Michael Mielke looks over his Nissan Leaf at his home in Salt Lake City Monday, June 25, 2012. Mielke generates his own power through solar panels at his home.

Editor’s note: This is the second in a two-day series on Utah’s battle to reduce air pollution along the Wasatch Front and key areas of the state. Read the first part, “Clearing the air: That air you’re breathing may be slowly killing you.

SALT LAKE CITY — Like many men out there, Salt Lake resident Michael Mielke is so in love with his car he gave it name.

Lela.

“I am in love with Lela and I hate the dirty air.”

Mielke puts his money where his mouth is, and his mouth – his voice – is large in the fight against air pollution in Utah, taking on industry and government officials, including Utah Gov. Gary Herbert.

“The air we breathe not just smells bad and tastes bad, it’s also lethal for people and costing us billions,” Mielke said, noting both health and economic studies citing the toll air pollution is taking in Utah. He bought a home at the top of 18th Avenue in Salt Lake City to escape trapped pollutants on the valley floor.

“I am above 70 to 80 percent of it; it rarely gets this high. But I try to avoid breathing it.” He also tries to avoid contributing to it.

Despite his advocacy, he looks inward to solve the problem of air pollution.
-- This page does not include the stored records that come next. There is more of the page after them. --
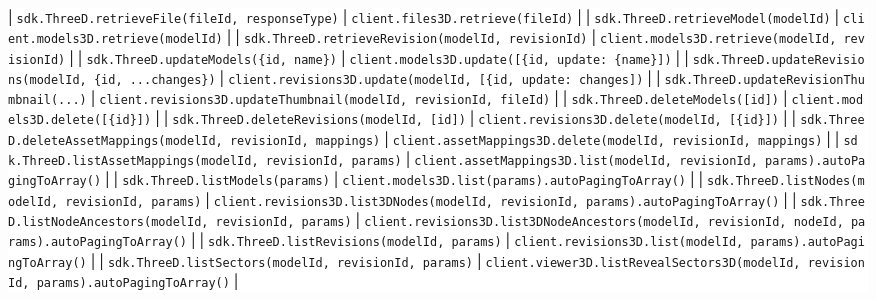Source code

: | `sdk.ThreeD.retrieveFile(fileId, responseType)`                  | `client.files3D.retrieve(fileId)`                                                                  |
| `sdk.ThreeD.retrieveModel(modelId)`                              | `client.models3D.retrieve(modelId)`                                                                |
| `sdk.ThreeD.retrieveRevision(modelId, revisionId)`               | `client.models3D.retrieve(modelId, revisionId)`                                                    |
| `sdk.ThreeD.updateModels({id, name})`                            | `client.models3D.update([{id, update: {name}])`                                                    |
| `sdk.ThreeD.updateRevisions(modelId, {id, ...changes})`          | `client.revisions3D.update(modelId, [{id, update: changes])`                                       |
| `sdk.ThreeD.updateRevisionThumbnail(...)`                        | `client.revisions3D.updateThumbnail(modelId, revisionId, fileId)`                                  |
| `sdk.ThreeD.deleteModels([id])`                                  | `client.models3D.delete([{id}])`                                                                   |
| `sdk.ThreeD.deleteRevisions(modelId, [id])`                      | `client.revisions3D.delete(modelId, [{id}])`                                                       |
| `sdk.ThreeD.deleteAssetMappings(modelId, revisionId, mappings)`  | `client.assetMappings3D.delete(modelId, revisionId, mappings)`                                     |
| `sdk.ThreeD.listAssetMappings(modelId, revisionId, params)`      | `client.assetMappings3D.list(modelId, revisionId, params).autoPagingToArray()`                     |
| `sdk.ThreeD.listModels(params)`                                  | `client.models3D.list(params).autoPagingToArray()`                                                 |
| `sdk.ThreeD.listNodes(modelId, revisionId, params)`              | `client.revisions3D.list3DNodes(modelId, revisionId, params).autoPagingToArray()`                  |
| `sdk.ThreeD.listNodeAncestors(modelId, revisionId, params)`      | `client.revisions3D.list3DNodeAncestors(modelId, revisionId, nodeId, params).autoPagingToArray()`  |
| `sdk.ThreeD.listRevisions(modelId, params)`                      | `client.revisions3D.list(modelId, params).autoPagingToArray()`                                     |
| `sdk.ThreeD.listSectors(modelId, revisionId, params)`            | `client.viewer3D.listRevealSectors3D(modelId, revisionId, params).autoPagingToArray()`             |
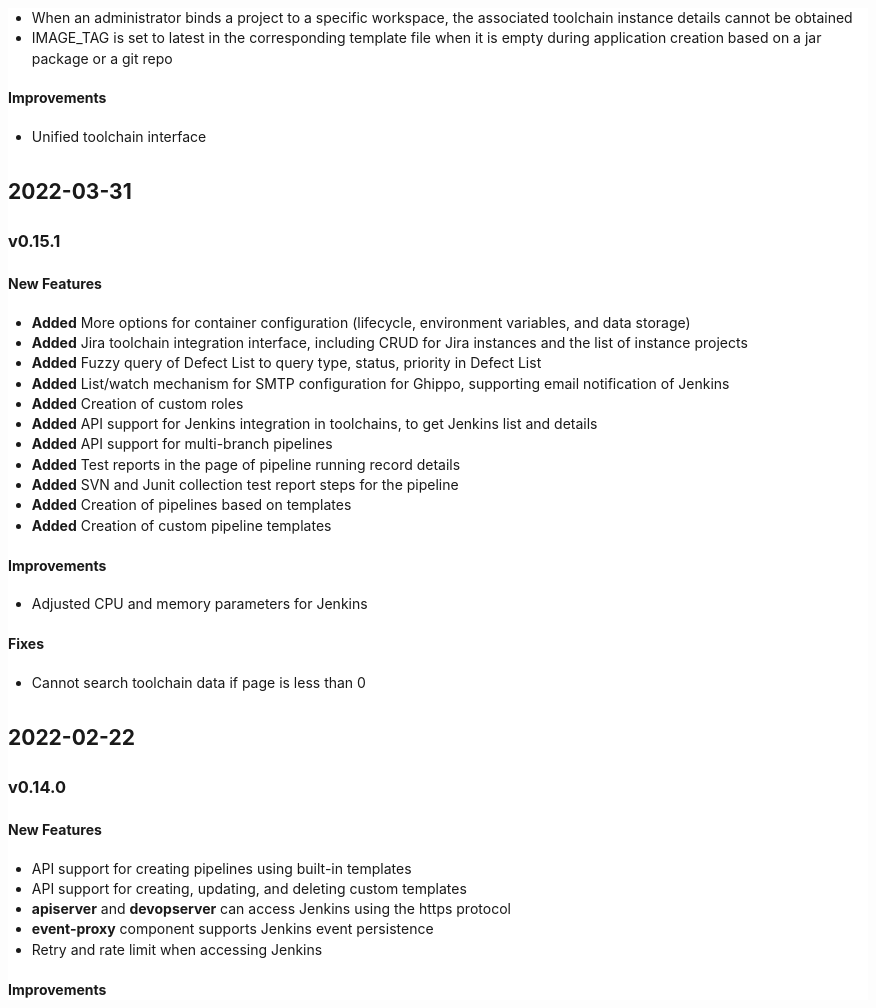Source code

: - When an administrator binds a project to a specific workspace, the associated toolchain instance details cannot be obtained
- IMAGE_TAG is set to latest in the corresponding template file when it is empty during application creation based on a jar package or a git repo

#### Improvements

- Unified toolchain interface

## 2022-03-31

### v0.15.1

#### New Features

- **Added** More options for container configuration (lifecycle, environment variables, and data storage)
- **Added** Jira toolchain integration interface, including CRUD for Jira instances and the list of instance projects
- **Added** Fuzzy query of Defect List to query type, status, priority in Defect List
- **Added** List/watch mechanism for SMTP configuration for Ghippo, supporting email notification of Jenkins
- **Added** Creation of custom roles
- **Added** API support for Jenkins integration in toolchains, to get Jenkins list and details
- **Added** API support for multi-branch pipelines
- **Added** Test reports in the page of pipeline running record details
- **Added** SVN and Junit collection test report steps for the pipeline
- **Added** Creation of pipelines based on templates
- **Added** Creation of custom pipeline templates

#### Improvements

- Adjusted CPU and memory parameters for Jenkins

#### Fixes

- Cannot search toolchain data if page is less than 0

## 2022-02-22

### v0.14.0

#### New Features

- API support for creating pipelines using built-in templates
- API support for creating, updating, and deleting custom templates
- __apiserver__ and __devopserver__ can access Jenkins using the https protocol
- __event-proxy__ component supports Jenkins event persistence
- Retry and rate limit when accessing Jenkins

#### Improvements
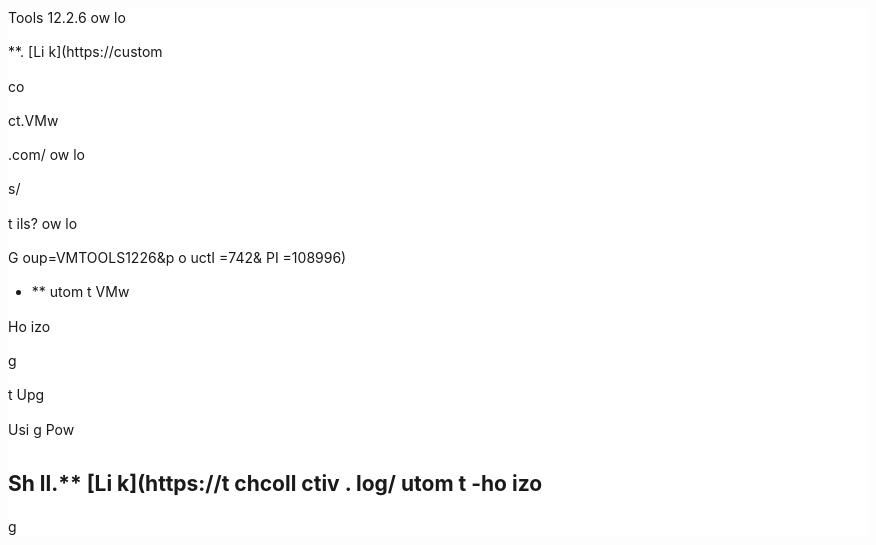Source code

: 
 Tools 12.2.6 
ow
lo

**. [Li
k](https://custom

co


ct.VMw


.com/
ow
lo

s/

t
ils?
ow
lo

G
oup=VMTOOLS1226&p
o
uctI
=742&
PI
=108996)
- **
utom
t
 VMw


 Ho
izo
 
g

t Upg



 Usi
g Pow

Sh
ll.** [Li
k](https://t
chcoll
ctiv
.
log/
utom
t
-ho
izo
-
g
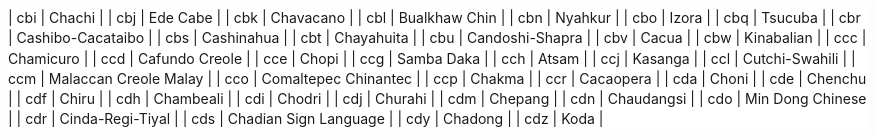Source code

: | cbi      | Chachi |
| cbj      | Ede Cabe |
| cbk      | Chavacano |
| cbl      | Bualkhaw Chin |
| cbn      | Nyahkur |
| cbo      | Izora |
| cbq      | Tsucuba |
| cbr      | Cashibo-Cacataibo |
| cbs      | Cashinahua |
| cbt      | Chayahuita |
| cbu      | Candoshi-Shapra |
| cbv      | Cacua |
| cbw      | Kinabalian |
| ccc      | Chamicuro |
| ccd      | Cafundo Creole |
| cce      | Chopi |
| ccg      | Samba Daka |
| cch      | Atsam |
| ccj      | Kasanga |
| ccl      | Cutchi-Swahili |
| ccm      | Malaccan Creole Malay |
| cco      | Comaltepec Chinantec |
| ccp      | Chakma |
| ccr      | Cacaopera |
| cda      | Choni |
| cde      | Chenchu |
| cdf      | Chiru |
| cdh      | Chambeali |
| cdi      | Chodri |
| cdj      | Churahi |
| cdm      | Chepang |
| cdn      | Chaudangsi |
| cdo      | Min Dong Chinese |
| cdr      | Cinda-Regi-Tiyal |
| cds      | Chadian Sign Language |
| cdy      | Chadong |
| cdz      | Koda |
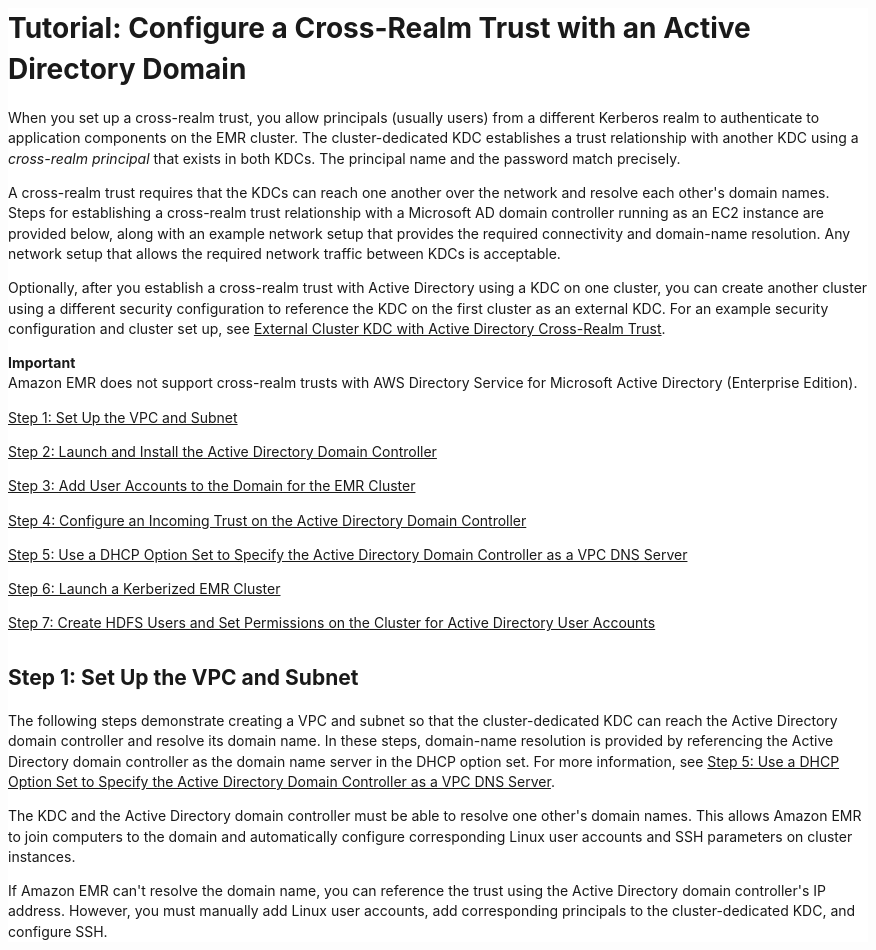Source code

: # Tutorial: Configure a Cross\-Realm Trust with an Active Directory Domain<a name="emr-kerberos-cross-realm"></a>

When you set up a cross\-realm trust, you allow principals \(usually users\) from a different Kerberos realm to authenticate to application components on the EMR cluster\. The cluster\-dedicated KDC establishes a trust relationship with another KDC using a *cross\-realm principal* that exists in both KDCs\. The principal name and the password match precisely\.

A cross\-realm trust requires that the KDCs can reach one another over the network and resolve each other's domain names\. Steps for establishing a cross\-realm trust relationship with a Microsoft AD domain controller running as an EC2 instance are provided below, along with an example network setup that provides the required connectivity and domain\-name resolution\. Any network setup that allows the required network traffic between KDCs is acceptable\.

Optionally, after you establish a cross\-realm trust with Active Directory using a KDC on one cluster, you can create another cluster using a different security configuration to reference the KDC on the first cluster as an external KDC\. For an example security configuration and cluster set up, see [External Cluster KDC with Active Directory Cross\-Realm Trust](emr-kerberos-example-extkdc-ad-trust.md)\.

**Important**  
Amazon EMR does not support cross\-realm trusts with AWS Directory Service for Microsoft Active Directory \(Enterprise Edition\)\.

[Step 1: Set Up the VPC and Subnet](#emr-kerberos-ad-network)

[Step 2: Launch and Install the Active Directory Domain Controller](#emr-kerberos-ad-dc)

[Step 3: Add User Accounts to the Domain for the EMR Cluster](#emr-kerberos-ad-users)

[Step 4: Configure an Incoming Trust on the Active Directory Domain Controller](#emr-kerberos-ad-configure-trust)

[Step 5: Use a DHCP Option Set to Specify the Active Directory Domain Controller as a VPC DNS Server](#emr-kerberos-ad-DHCP)

[Step 6: Launch a Kerberized EMR Cluster](#emr-kerberos-ad-cluster)

[Step 7: Create HDFS Users and Set Permissions on the Cluster for Active Directory User Accounts](#emr-kerberos-ad-hadoopuser)

## Step 1: Set Up the VPC and Subnet<a name="emr-kerberos-ad-network"></a>

The following steps demonstrate creating a VPC and subnet so that the cluster\-dedicated KDC can reach the Active Directory domain controller and resolve its domain name\. In these steps, domain\-name resolution is provided by referencing the Active Directory domain controller as the domain name server in the DHCP option set\. For more information, see [Step 5: Use a DHCP Option Set to Specify the Active Directory Domain Controller as a VPC DNS Server](#emr-kerberos-ad-DHCP)\.

The KDC and the Active Directory domain controller must be able to resolve one other's domain names\. This allows Amazon EMR to join computers to the domain and automatically configure corresponding Linux user accounts and SSH parameters on cluster instances\. 

If Amazon EMR can't resolve the domain name, you can reference the trust using the Active Directory domain controller's IP address\. However, you must manually add Linux user accounts, add corresponding principals to the cluster\-dedicated KDC, and configure SSH\.
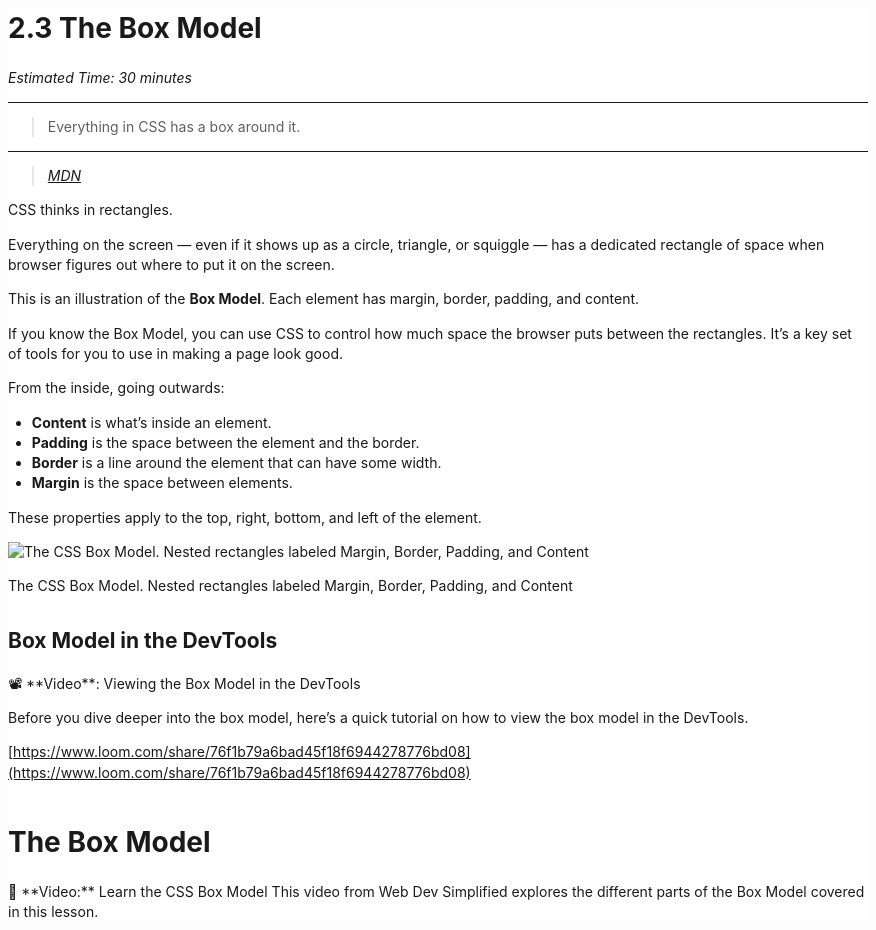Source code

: # 2.3 The Box Model

*Estimated Time: 30 minutes*

---

> Everything in CSS has a box around it.
****
> 
> 
> *[MDN](https://developer.mozilla.org/en-US/docs/Learn/CSS/Building_blocks/The_box_model)*
> 

CSS thinks in rectangles.

Everything on the screen — even if it shows up as a circle, triangle, or squiggle — has a dedicated rectangle of space when browser figures out where to put it on the screen.

This is an illustration of the **Box Model**. Each element has margin, border, padding, and content.

If you know the Box Model, you can use CSS to control how much space the browser puts between the rectangles. It’s a key set of tools for you to use in making a page look good.

From the inside, going outwards:

- **Content** is what’s inside an element.
- **Padding** is the space between the element and the border.
- **Border** is a line around the element that can have some width.
- **Margin** is the space between elements.

These properties apply to the top, right, bottom, and left of the element.

![The CSS Box Model. Nested rectangles labeled Margin, Border, Padding, and Content](/web-foundations-april-2022/week-2-web-design/2-3-the-box-model/box-model.png)

The CSS Box Model. Nested rectangles labeled Margin, Border, Padding, and Content

## Box Model in the DevTools

<aside>
📽️ **Video**: Viewing the Box Model in the DevTools 

Before you dive deeper into the box model, here’s a quick tutorial on how to view the box model in the DevTools.

[https://www.loom.com/share/76f1b79a6bad45f18f6944278776bd08](https://www.loom.com/share/76f1b79a6bad45f18f6944278776bd08)

</aside>

# The Box Model

<aside>
🎥 **Video:** Learn the CSS Box Model
This video from Web Dev Simplified explores the different parts of the Box Model covered in this lesson.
He proudly boasts that his all-electric Nissan Leaf has zero emissions.

Before critics rush to say he plugs into electrical power generated by burning coal — he points out that he doesn’t.

Instead, he’s invested in 18 solar panels that are affixed to the roof of his home nestled against the foothills high in the Avenues of Salt Lake City.

Those panels generate 3,200 watts of power and provide the electricity to charge the Leaf he bought last November.